WHAT TO WORK ON: Below is some data. Retype exactly the lines starting at the one with "The more simple format is" and ending at the one with "Both formats may".

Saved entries
━━━━━━━━
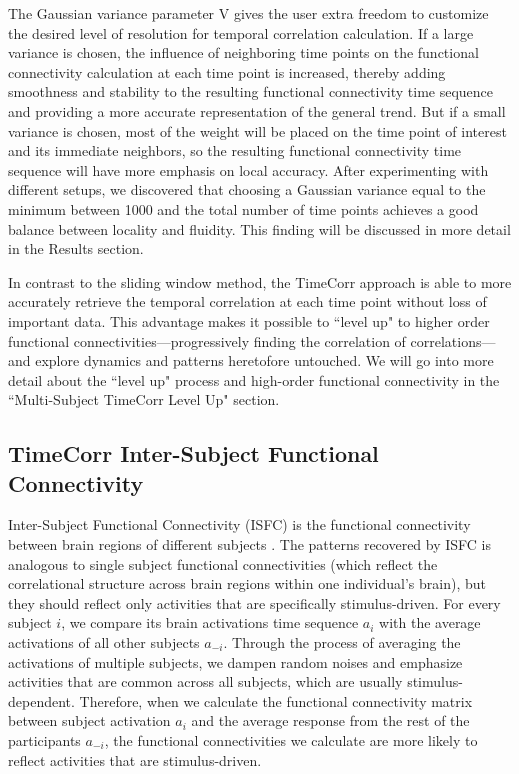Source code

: \documentclass[11pt]{article}
\begin{document}
The Gaussian variance parameter V gives the user extra freedom to customize the desired level of resolution for temporal correlation calculation. If a large variance is chosen, the influence of neighboring time points on the functional connectivity calculation at each time point is increased, thereby adding smoothness and stability to the resulting functional connectivity time sequence and providing a more accurate representation of the general trend. But if a small variance is chosen, most of the weight will be placed on the time point of interest and its immediate neighbors, so the resulting functional connectivity time sequence will have more emphasis on local accuracy. After experimenting with different setups, we discovered that choosing a Gaussian variance equal to the minimum between 1000 and the total number of time points achieves a good balance between locality and fluidity. This finding will be discussed in more detail in the Results section.

In contrast to the sliding window method, the TimeCorr approach is able to more accurately retrieve the temporal correlation at each time point without loss of important data. This advantage makes it possible to ``level up" to higher order functional connectivities---progressively finding the correlation of correlations---and explore dynamics and patterns heretofore untouched. We will go into more detail about the ``level up" process and high-order functional connectivity in the ``Multi-Subject TimeCorr Level Up" section.

\subsection{TimeCorr Inter-Subject Functional Connectivity}

Inter-Subject Functional Connectivity (ISFC) is the functional connectivity between brain regions of different subjects \citep{jeremy2017}\citep{hasson2016}. The patterns recovered by ISFC is analogous to single subject functional connectivities (which reflect the correlational structure across brain regions within one individual's
brain), but they should reflect only activities that are specifically stimulus-driven. For every subject $i$, we compare its brain activations time sequence $a_i$ with the average activations of all other subjects $a_{-i}$. Through the process of averaging the activations of multiple subjects, we dampen random noises and emphasize activities that are common across all subjects, which are usually stimulus-dependent. Therefore, when we calculate the functional connectivity matrix between subject activation $a_i$ and the average response from the rest of the participants $a_{-i}$, the functional connectivities we calculate are more likely to reflect activities that are stimulus-driven.
\end{document}
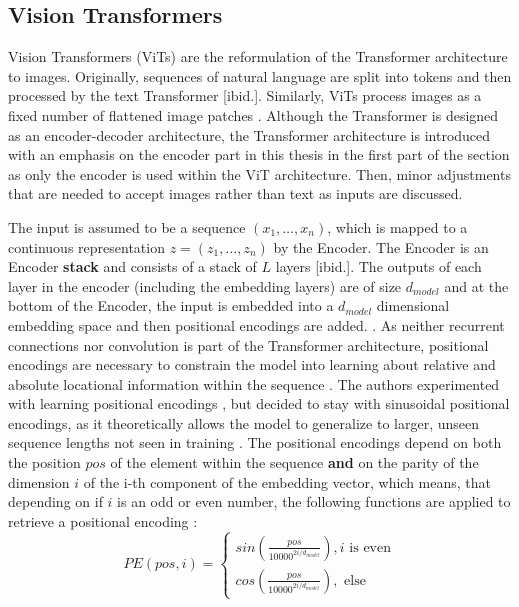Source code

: \subsection{Vision Transformers}
\label{section: Vision Transformers}
Vision Transformers (ViTs) are the reformulation of the Transformer architecture \cite{Vaswani2017} to images.
Originally, sequences of natural language are split into tokens and then processed by the text Transformer [ibid.].  
Similarly, ViTs process images as a fixed number of flattened image patches \citep{Dosovitskiy2020}.
Although the Transformer is designed as an encoder-decoder architecture, the Transformer architecture is introduced with an emphasis on the encoder part in this thesis in the first part of the section as only the encoder is used within the ViT architecture.
Then, minor adjustments that are needed to accept images rather than text as inputs are discussed.
\par
The input is assumed to be a sequence $(x_1,\dots,x_n)$, which is mapped to a continuous representation $z=(z_1,\dots,z_n)$ by the Encoder\citep{Vaswani2017}.
The Encoder is an Encoder \textbf{stack} and consists of a stack of $L$ layers [ibid.].
The outputs of each layer in the encoder (including the embedding layers) are of size $d_{model}$ and at the bottom of the Encoder, the input is embedded into a $d_{model}$ dimensional embedding space and then positional encodings are added. \citep{Vaswani2017}.
As neither recurrent connections nor convolution is part of the Transformer architecture, positional encodings are necessary to constrain the model into learning about relative and absolute locational information within the sequence \citep{Vaswani2017}.
The authors experimented with learning positional encodings \citep{Gehring2018}, but decided to stay with sinusoidal positional encodings, as it theoretically allows the model to generalize to larger, unseen sequence lengths not seen in training \citep{Vaswani2017}.
The positional encodings depend on both the position $pos$ of the element within the sequence \textbf{and} on the parity of the dimension $i$ of the i-th component of the embedding vector, which means, that depending on if $i$ is an odd or even number, the following functions are applied to retrieve a positional encoding \citep{Vaswani2017}:
\begin{equation}
	PE(pos, i) = 
	\begin{cases}
		sin(\frac{pos}{10000^{2i / d_{model}}}), i \text{ is even} \\
		cos(\frac{pos}{10000^{2i / d_{model}}}), \text{ else}
	\end{cases}
	\label{equation:positional-encoding}
\end{equation}
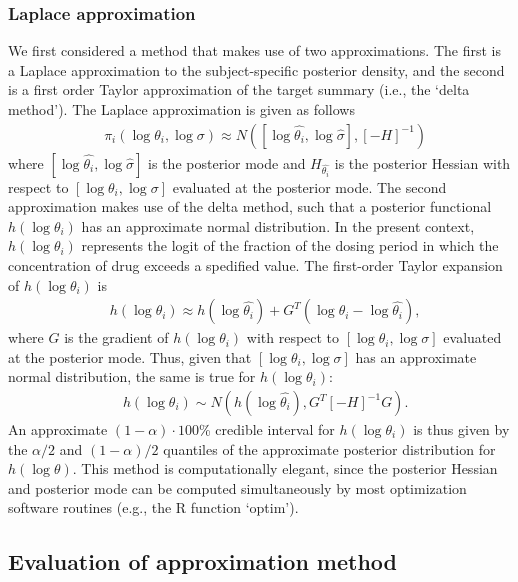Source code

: \documentclass{article}\usepackage[]{graphicx}\usepackage[]{color}
\begin{document}
\subsubsection{Laplace approximation}
We first considered a method that makes use of two approximations. The first is a Laplace approximation to the subject-specific posterior density, and the second is a first order Taylor approximation of the target summary (i.e., the `delta method'). The Laplace approximation is given as follows
\begin{align}
&\pi_i(\log \theta_i, \log \sigma) \approx N([\log \hat{\theta_i},\log \hat{\sigma}], [-H]^{-1})
\end{align}
\noindent where $[\log \hat{\theta_i},\log \hat{\sigma}]$ is the posterior mode and $H_{\hat{\theta_i}}$ is the posterior Hessian with respect to $[\log \theta_i, \log \sigma]$ evaluated at the posterior mode. The second approximation makes use of the delta method, such that a posterior functional $h(\log \theta_i)$ has an approximate normal distribution. In the present context, $h(\log \theta_i)$ represents the logit of the fraction of the dosing period in which the concentration of drug exceeds a spedified value. The first-order Taylor expansion of $h(\log \theta_i)$ is
\begin{align}
&h(\log \theta_i) \approx  h(\log \hat{\theta_i}) + G^T(\log \theta_i - \log \hat{\theta_i}),
\end{align}
\noindent where $G$ is the gradient of $h(\log \theta_i)$ with respect to $[\log \theta_i, \log \sigma]$ evaluated at the posterior mode. Thus, given that $[\log \theta_i, \log \sigma]$ has an approximate normal distribution, the same is true for $h(\log \theta_i)$:
\begin{align}
&h(\log \theta_i) \sim N(h(\log \hat{\theta_i}), G^T[-H]^{-1}G).
\end{align}
\noindent An approximate $(1-\alpha)\cdot 100$\% credible interval for $h(\log \theta_i)$ is thus given by the $\alpha/2$ and $(1-\alpha)/2$ quantiles of the approximate posterior distribution for $h(\log \theta)$. This method is computationally elegant, since the posterior Hessian and posterior mode can be computed simultaneously by most optimization software routines (e.g., the R function `optim').

\subsection{Evaluation of approximation method}
\end{document}

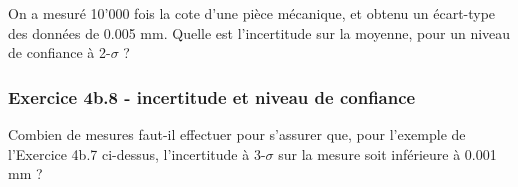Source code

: \documentclass[main.tex]{subfiles}
\begin{document}
On a mesuré 10'000 fois la cote d'une pièce mécanique, et obtenu un écart-type des données de 0.005 mm. Quelle est l'incertitude sur la moyenne, pour un niveau de confiance à 2-$\sigma$ ?

\subsubsection*{Exercice 4b.8 - incertitude et niveau de confiance}

Combien de mesures faut-il effectuer pour s'assurer que, pour l'exemple de l'Exercice 4b.7 ci-dessus, l'incertitude à 3-$\sigma$ sur la mesure soit inférieure à 0.001 mm ?

\fi
\end{document}
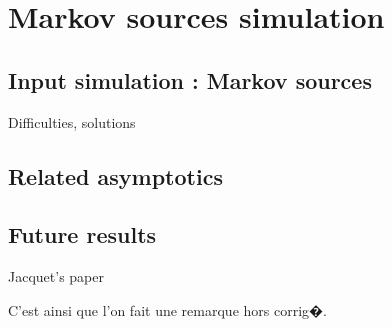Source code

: \section{Markov sources simulation}
    \subsection{Input simulation : Markov sources}
        Difficulties, solutions
    \subsection{Related asymptotics}
    \subsection{Future results}
        Jacquet's paper 



\begin{remarque}

\noindent C'est ainsi que l'on fait une remarque hors corrig�.

\end{remarque}


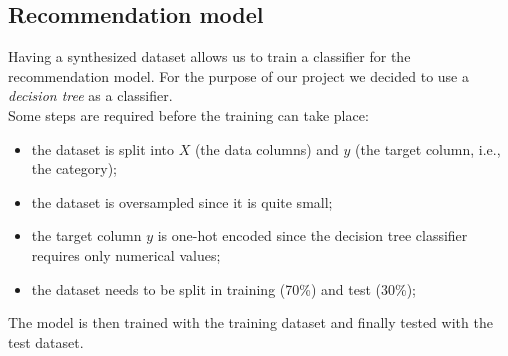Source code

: \documentclass[../../main]{subfiles}
\begin{document}
\subsection{Recommendation model}
\label{ss:recommendation-model}

Having a synthesized dataset allows us to train a classifier for the recommendation model.
For the purpose of our project we decided to use a \textit{decision tree} as a classifier.\\
Some steps are required before the training can take place:
\begin{itemize}
    \item the dataset is split into $X$ (the data columns) and $y$ (the target column, i.e., the category);
    \item the dataset is oversampled since it is quite small;
    \item the target column $y$ is one-hot encoded since the decision tree classifier requires only numerical values;
    \item the dataset needs to be split in training (70\%) and test (30\%);
\end{itemize}
The model is then trained with the training dataset and finally tested with the test dataset.
\end{document}
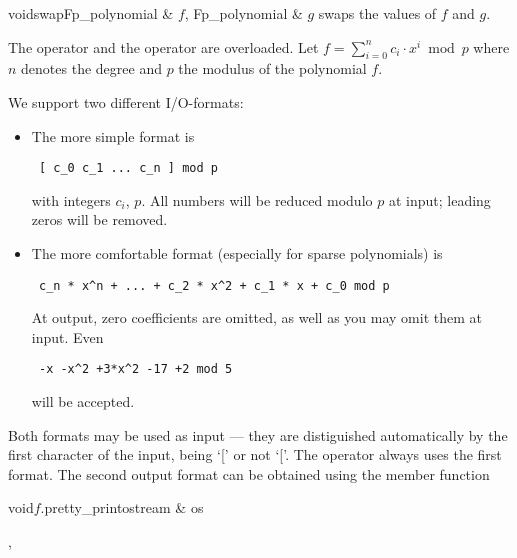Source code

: \begin{fcode}{void}{swap}{Fp_polynomial & $f$, Fp_polynomial & $g$}
  swaps the values of $f$ and $g$.
\end{fcode}



\IO

The  operator \code{>>} and the  operator \code{<<} are overloaded.
Let $f = \sum_{i=0}^{n} c_{i} \cdot x^{i} \bmod p$ where $n$ denotes the degree and $p$ the
modulus of the polynomial $f$.

We support two different I/O-formats:
\begin{itemize}
\item
  The more simple format is
\begin{verbatim} [ c_0 c_1 ... c_n ] mod p \end{verbatim}
with integers $c_i$, $p$.  All numbers will be reduced modulo $p$ at input; leading zeros will
be removed.

\item
  The more comfortable format (especially for sparse polynomials) is
\begin{verbatim} c_n * x^n + ... + c_2 * x^2 + c_1 * x + c_0 mod p
\end{verbatim}
At output, zero coefficients are omitted, as well as you may omit them at input.
Even \begin{verbatim} -x -x^2 +3*x^2 -17 +2 mod 5 \end{verbatim}
will be accepted.
\end{itemize}

Both formats may be used as input --- they are distiguished automatically by the first character
of the input, being `[' or not `['.  The  operator \code{<<} always uses the first
format.  The second output format can be obtained using the member function

\begin{cfcode}{void}{$f$.pretty_print}{ostream & os}
\end{cfcode}



\SEEALSO

, 


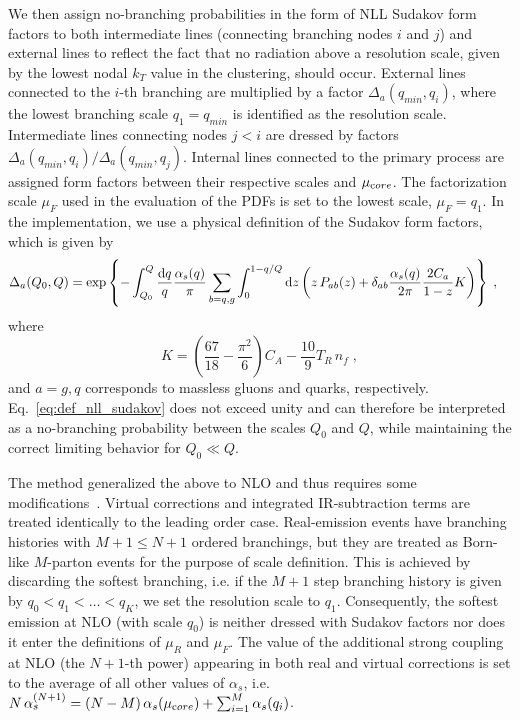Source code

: We then assign no-branching probabilities in the form of NLL
Sudakov form factors to both intermediate lines (connecting branching nodes $i$ and $j$) and external
lines to reflect the fact that no radiation above a resolution scale, given
by the lowest nodal
$k_T$ value in the clustering, should occur. External lines connected to the $i$-th branching are multiplied by a
factor $\Delta_a (q_{min},q_i)$, where the lowest branching scale $q_1=q_{min}$ is
identified as the resolution scale. Intermediate lines connecting nodes $j<i$
are dressed by factors $\Delta_a (q_{min},q_i)/ \Delta_a (q_{min},q_j)$.
Internal lines connected to the primary process are assigned form factors
between their respective scales and $\mu_{\textrm core}$. The factorization scale
$\mu_F$ used in the evaluation of the PDFs is set to the lowest scale, $\mu_F=q_1$. In the \MINLOp{} implementation, we use a physical definition of the Sudakov form factors, which is given by
\begin{equation}\label{eq:def_nll_sudakov}
  \begin{split}
    &\Delta_a(Q_0,Q)=\exp\left\{-\int_{Q_0}^Q\frac{{\textrm d} q}{q}
    \frac{\alpha_s(q)}{\pi}\sum_{b=q,g}\int_0^{1-q/Q}{\textrm d}z
    \left(z\,P_{ab}(z)+\delta_{ab}\frac{\alpha_s(q)}{2\pi}\frac{2C_a}{1-z}K\right)\right\}\;,
  \end{split}
\end{equation}
where~\cite{Catani:1990rr}
\begin{equation}
  K=\left(\frac{67}{18}-\frac{\pi^2}{6}\right)C_A-\frac{10}{9}T_R\,n_f\;,
\end{equation}
and $a=g,q$ corresponds to massless gluons and quarks, respectively.
Eq.~\eqref{eq:def_nll_sudakov} does not exceed unity and can therefore
be interpreted as a no-branching probability between the scales
$Q_0$ and $Q$, while maintaining the correct limiting behavior for $Q_0\ll Q$.

The \MINLO{} method generalized the above to NLO and thus requires some modifications~\cite{MINLO}. Virtual corrections and integrated IR-subtraction terms are treated identically
to the leading order case. Real-emission events have branching histories with
$M+1 \leq N+1$ ordered branchings, but they are treated as Born-like $M$-parton events
for the purpose of scale definition. This is achieved by discarding the softest branching,
i.e. if the $M+1$ step branching history is given by $q_0<q_1<\dots<q_K$, we set the
resolution scale to $q_1$. Consequently, the softest emission at NLO (with scale $q_0$)
is neither dressed with Sudakov factors nor does it enter the definitions of $\mu_R$
and $\mu_F$. The value of the additional strong coupling at NLO (the $N+1$-th power)
appearing in both real and virtual corrections is set to the average of all other values
of $\alpha_s$, i.e.\ $N\,\alpha_s^{(N+1)}=(N-M)\,\alpha_s(\mu_{\textrm core})+\sum_{i=1}^M\alpha_s(q_i)$.


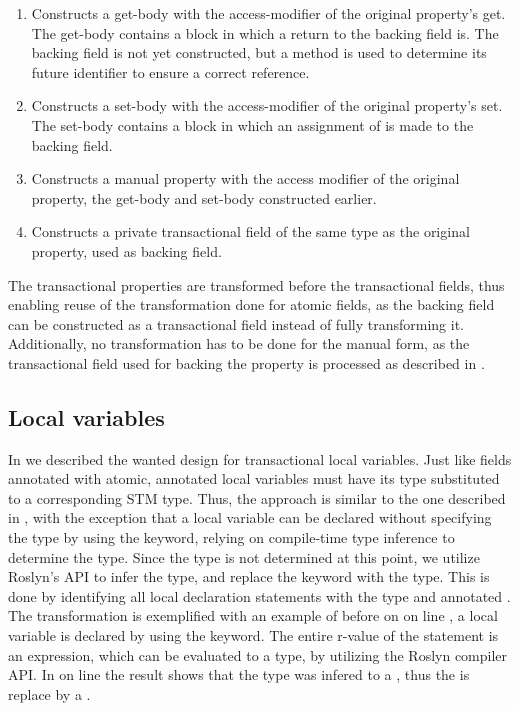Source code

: \begin{enumerate}
	\item Constructs a get-body with the access-modifier of the original property's get. The get-body contains a block in which a return to the backing field is. The backing field is not yet constructed, but a method is used to determine its future identifier to ensure a correct reference.
	\item Constructs a set-body with the access-modifier of the original property's set. The set-body contains a block in which an assignment of  is made to the backing field.
	\item Constructs a manual property with the access modifier of the original property, the get-body and set-body constructed earlier.
	\item Constructs a private transactional field of the same type as the original property, used as backing field.
\end{enumerate}

The transactional properties are transformed before the transactional fields, thus enabling reuse of the transformation done for atomic fields, as the backing field can be constructed as a transactional field instead of fully transforming it. Additionally, no transformation has to be done for the manual form, as the transactional field used for backing the property is processed as described in . 


\subsection{Local variables}
In  we described the wanted design for transactional local variables. 
Just like fields annotated with atomic, annotated local variables must have its type substituted to a corresponding \ac{STM} type. Thus, the approach is similar to the one described in , with the exception that a local variable can be declared without specifying the type by using the  keyword, relying on compile-time type inference to determine the type. Since the type is not determined at this point, we utilize Roslyn's \ac{API} to infer the type, and replace the  keyword with the type. This is done by identifying all local declaration statements with the type  and annotated . The transformation is exemplified with an example of before on  on line , a local variable is declared by using the  keyword. The entire r-value of the statement is an expression, which can be evaluated to a type, by utilizing the Roslyn compiler \ac{API}. In  on line   the result shows that the type was infered to a , thus the  is replace by a .

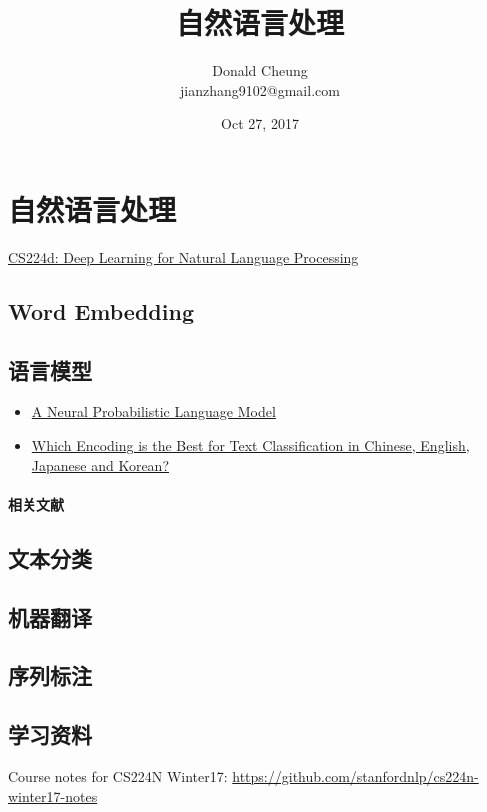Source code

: \documentclass[10pt,a4paper]{ctexbook}
\begin{document}
    \setlength{\baselineskip}{20pt}
    \title{自然语言处理}
    \author{Donald Cheung\\jianzhang9102@gmail.com}
    \date{Oct 27, 2017}
    \maketitle
    \tableofcontents
\fi

\chapter{自然语言处理}

\href{https://cs224d.stanford.edu}{CS224d: Deep Learning for Natural Language Processing}


\section{Word Embedding}

\section{语言模型}
\begin{itemize}
\item \href{http://www.jmlr.org/papers/volume3/bengio03a/bengio03a.pdf}{A Neural Probabilistic Language Model}
\item \href{https://arxiv.org/pdf/1708.02657.pdf}{Which Encoding is the Best for Text Classification in Chinese, English, Japanese and Korean?}
\end{itemize}

\subsubsection{相关文献}
\section{文本分类}
\section{机器翻译}
\section{序列标注}

\section{学习资料}
Course notes for CS224N Winter17: \url{https://github.com/stanfordnlp/cs224n-winter17-notes}



\ifx\mlbook\undefined
    
\end{document}
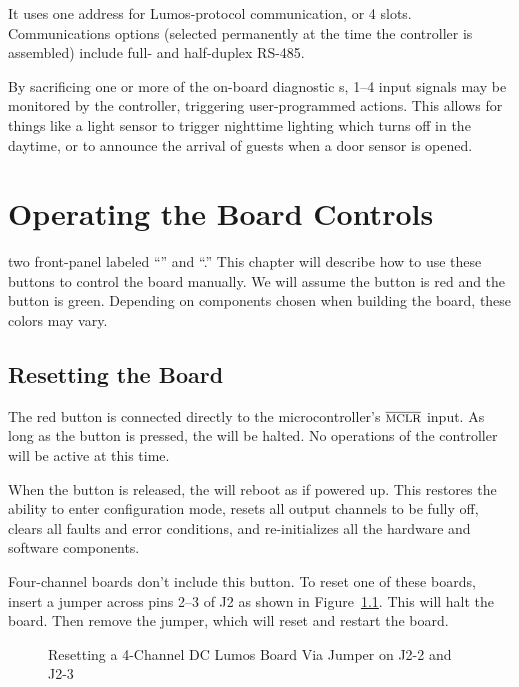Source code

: \documentclass[letterpaper,twoside,onecolumn,openright,final]{memoir}
\begin{document}
It uses one address for Lumos-protocol communication, or 4  slots.
Communications options (selected permanently at the time the controller is assembled) include
full- and half-duplex RS-485.

By sacrificing one or more of the on-board diagnostic s, 1--4 input signals may be 
monitored by the controller, triggering user-programmed actions.  This allows for things like
a light sensor to trigger nighttime lighting which turns off in the daytime, or to announce the
arrival of guests when a door sensor is opened.


\chapter{Operating the Board Controls}
 two front-panel  labeled ``'' and ``.''
This chapter will describe how to use these buttons to control the board manually.  We will assume the
 button is red and the  button is green.  Depending on components chosen when building the
board, these colors may vary.

\section{Resetting the Board}
The red  button is connected directly to the microcontroller's $\overline{\hbox{\mc{MCLR}}}$ input.
As long as the button is pressed, the  will be halted.  No operations of the controller
will be active at this time.  

When the button is released, the  will reboot as if powered up.  This restores the ability
to enter configuration mode, resets all output channels to be fully off, 
clears all faults and error conditions, and re-initializes all the hardware
and software components.

Four-channel boards don't include this button.  To reset one of these boards, insert a jumper across pins 
2--3 of J2 as shown in Figure~\ref{fig:4dc-reset}.  This will halt the board.  Then remove the jumper,
which will reset and restart the board.
\begin{figure}
  \caption{Resetting a 4-Channel DC Lumos Board Via Jumper on J2-2 and J2-3\label{fig:4dc-reset}}
\end{figure}
\end{document}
━━━━━━━━
OUTPUT BELOW:
  The more simple format is
\begin{verbatim} [ c_0 c_1 ... c_n ] mod p \end{verbatim}
with integers $c_i$, $p$.  All numbers will be reduced modulo $p$ at input; leading zeros will
be removed.

\item
  The more comfortable format (especially for sparse polynomials) is
\begin{verbatim} c_n * x^n + ... + c_2 * x^2 + c_1 * x + c_0 mod p
\end{verbatim}
At output, zero coefficients are omitted, as well as you may omit them at input.
Even \begin{verbatim} -x -x^2 +3*x^2 -17 +2 mod 5 \end{verbatim}
will be accepted.
\end{itemize}

Both formats may be used as input --- they are distiguished automatically by the first character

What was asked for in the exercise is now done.